Being that is first blush for Liziuz, it’s tempting to call shenanigans on the notion of these being two versions of the same 50-plus-minute piece. And not just because comparing the two is like diving down and swimming up to figure out the dimensional distinctions of two ocean liners. Far as we know, this is not two remixes of a tune from a proper 777-disc debut or something. And there are examples of techno, ambient, and then some on both tracks.
The one constant is a (lower fidelity, but similarly tactile) Plastikman-like reduction sauce of ratcheted pulses, here tinged with an organic human vulnerability through sneaky visitations of rudimentary acoustic instrumentation — nowhere near distinctive enough to recognize as one moves from “Interaction” to “Transformation.” If it weren’t for the requirements of physical release (check that snazzy double disc set!), the separation would seem obligatorily ceremonial.
But that’s what this is.

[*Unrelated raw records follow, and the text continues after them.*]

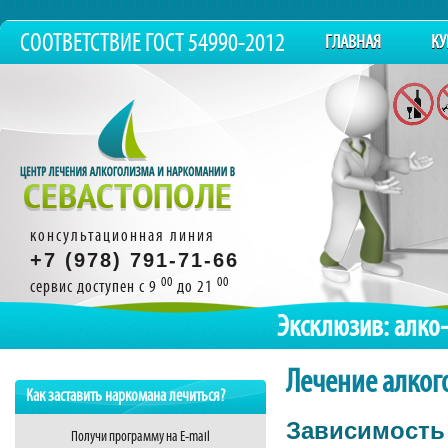
СООТВЕТСТВИЕ ГОСТ 54990-2012
ГЛАВНАЯ
КУ
консультационная линия
+7 (978) 791-71-66
00
00
сервис доступен с 9
до 21
Эксклюзив: алко
Лечение алког
Как заставить наркомана лечиться?
Зависимость 
Получи программу на E-mail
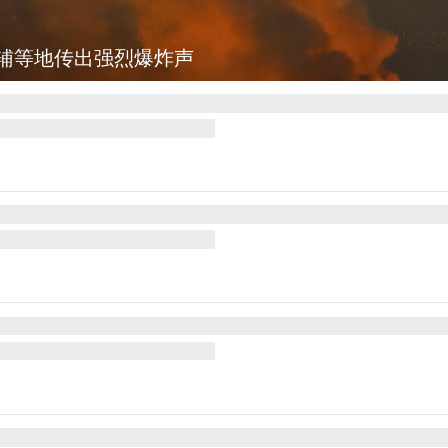
辅等地传出强烈爆炸声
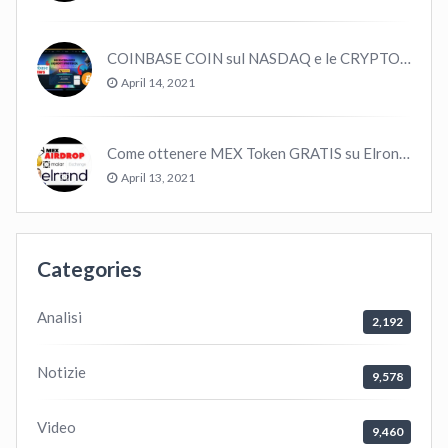
COINBASE COIN sul NASDAQ e le CRYPTO volano!
April 14, 2021
Come ottenere MEX Token GRATIS su Elrond ?
April 13, 2021
Categories
Analisi
2,192
Notizie
9,578
Video
9,460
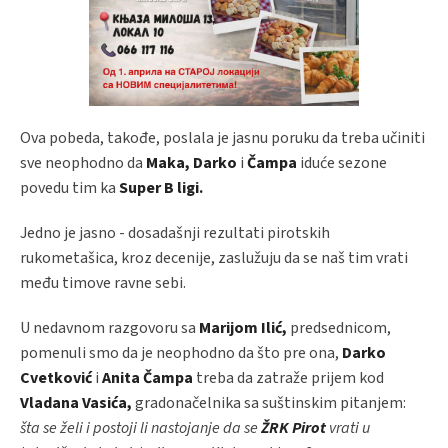
Ova pobeda, takođe, poslala je jasnu poruku da treba učiniti
sve neophodno da
Maka, Darko
i
Čampa
iduće sezone
povedu tim ka
Super
B ligi.
Jedno je jasno - dosadašnji rezultati pirotskih
rukometašica, kroz decenije, zaslužuju da se naš tim vrati
među timove ravne sebi.
U nedavnom razgovoru sa
Marijom Ilić,
predsednicom,
pomenuli smo da je neophodno da što pre ona,
Darko
Cvetković
i
Anita Čampa
treba da zatraže prijem kod
Vladana Vasića,
gradonačelnika sa suštinskim pitanjem:
šta se želi i postoji li nastojanje da se
ŽRK Pirot
vrati u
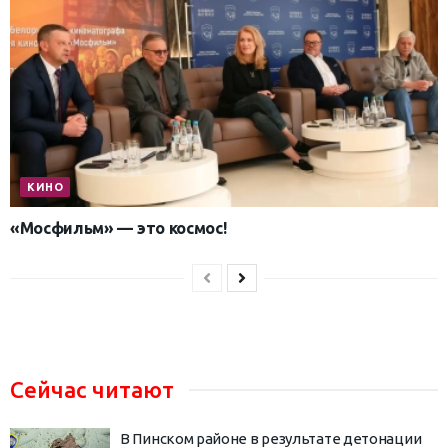
КИНО
«Мосфильм» — это космос!
Сейчас читают
В Пинском районе в результате детонации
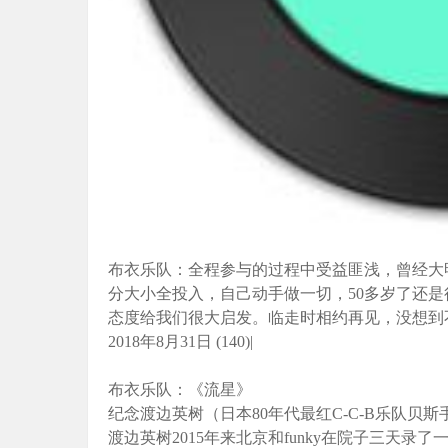
布衣乐队：全程参与的过程中受益匪浅，曾经大
分大小全投入，自己动手做一切，50多岁了还
态度给我们很大启发。临走时相约再见，没想到
2018年8月31日 (140)|
布衣乐队：《流星》
纪念渡边英树（日本80年代最红C-C-B乐队贝斯
渡边英树2015年来北京和funky在院子三天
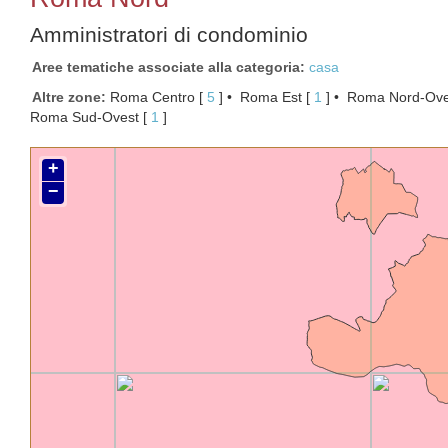
Amministratori di condominio
Aree tematiche associate alla categoria
casa
Altre zone
Roma Centro
[ 
5
 ]
Roma Est
[ 
1
 ]
Roma Nord-Ove
Roma Sud-Ovest
[ 
1
 ]
+
−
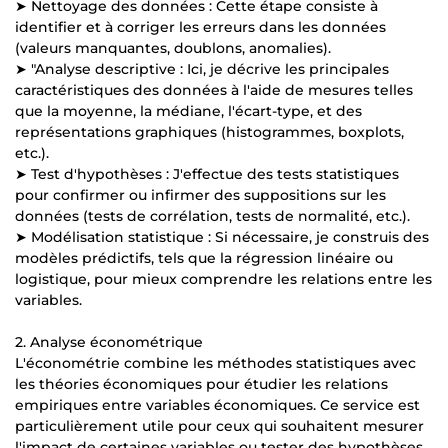
➤ Nettoyage des données : Cette étape consiste à
identifier et à corriger les erreurs dans les données
(valeurs manquantes, doublons, anomalies).
➤ "Analyse descriptive : Ici, je décrive les principales
caractéristiques des données à l'aide de mesures telles
que la moyenne, la médiane, l'écart-type, et des
représentations graphiques (histogrammes, boxplots,
etc.).
➤ Test d'hypothèses : J'effectue des tests statistiques
pour confirmer ou infirmer des suppositions sur les
données (tests de corrélation, tests de normalité, etc.).
➤ Modélisation statistique : Si nécessaire, je construis des
modèles prédictifs, tels que la régression linéaire ou
logistique, pour mieux comprendre les relations entre les
variables.
2. Analyse économétrique
L'économétrie combine les méthodes statistiques avec
les théories économiques pour étudier les relations
empiriques entre variables économiques. Ce service est
particulièrement utile pour ceux qui souhaitent mesurer
l'impact de certaines variables ou tester des hypothèses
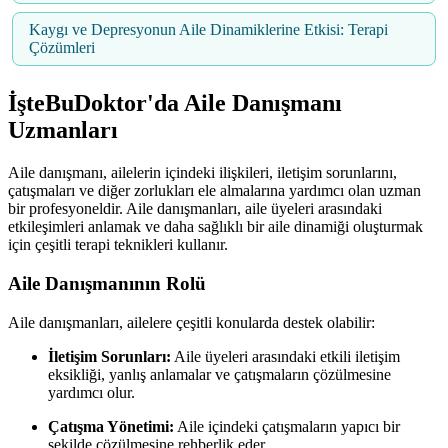
Kaygı ve Depresyonun Aile Dinamiklerine Etkisi: Terapi
Çözümleri
İşteBuDoktor'da Aile Danışmanı
Uzmanları
Aile danışmanı, ailelerin içindeki ilişkileri, iletişim sorunlarını,
çatışmaları ve diğer zorlukları ele almalarına yardımcı olan uzman
bir profesyoneldir. Aile danışmanları, aile üyeleri arasındaki
etkileşimleri anlamak ve daha sağlıklı bir aile dinamiği oluşturmak
için çeşitli terapi teknikleri kullanır.
Aile Danışmanının Rolü
Aile danışmanları, ailelere çeşitli konularda destek olabilir:
İletişim Sorunları:
Aile üyeleri arasındaki etkili iletişim
eksikliği, yanlış anlamalar ve çatışmaların çözülmesine
yardımcı olur.
Çatışma Yönetimi:
Aile içindeki çatışmaların yapıcı bir
şekilde çözülmesine rehberlik eder.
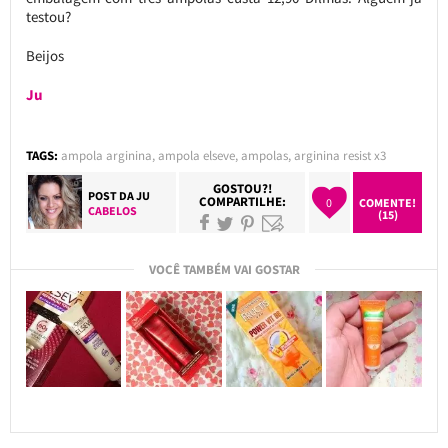
testou?
Beijos
Ju
TAGS:
ampola arginina
,
ampola elseve
,
ampolas
,
arginina resist x3
GOSTOU?!
POST DA
JU
COMPARTILHE:
0
COMENTE!
CABELOS
(15)
VOCÊ TAMBÉM VAI GOSTAR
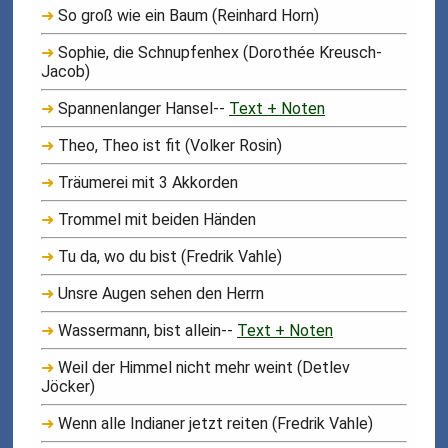
➜
So groß wie ein Baum (Reinhard Horn)
➜
Sophie, die Schnupfenhex (Dorothée Kreusch-
Jacob)
➜
Spannenlanger Hansel--
Text + Noten
➜
Theo, Theo ist fit (Volker Rosin)
➜
Träumerei mit 3 Akkorden
➜
Trommel mit beiden Händen
➜
Tu da, wo du bist (Fredrik Vahle)
➜
Unsre Augen sehen den Herrn
➜
Wassermann, bist allein--
Text + Noten
➜
Weil der Himmel nicht mehr weint (Detlev
Jöcker)
➜
Wenn alle Indianer jetzt reiten (Fredrik Vahle)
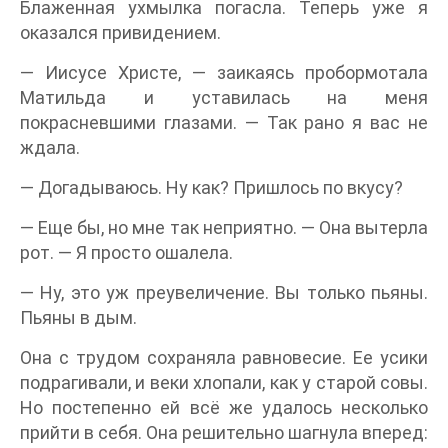
Блаженная ухмылка погасла. Теперь уже я
оказался привидением.
— Иисусе Христе, — заикаясь пробормотала
Матильда и уставилась на меня
покрасневшими глазами. — Так рано я вас не
ждала.
— Догадываюсь. Ну как? Пришлось по вкусу?
— Еще бы, но мне так неприятно. — Она вытерла
рот. — Я просто ошалела.
— Ну, это уж преувеличение. Вы только пьяны.
Пьяны в дым.
Она с трудом сохраняла равновесие. Ее усики
подрагивали, и веки хлопали, как у старой совы.
Но постепенно ей всё же удалось несколько
прийти в себя. Она решительно шагнула вперед:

All of it. Ceremony. Tradition. Aesthetics. One more push for significance and a proof positive product. But everything that’s a potential draw about Geschichten des Lebens is what makes our absurd, slog-along human industry so essential. It is a perpetual, centrifugal, whisk-away affair, without fail. It is the adventurer bird dipping into factories, raves, airports, mopey post-rock shows. Feeling and not feeling, then flitting elsewhere. Grace is elusive, but then so is the exit. We feel the press and press in answer. Up for “up for anything.” Fear, an everlovin’, fate-dragging constant. Still we wear the day — go.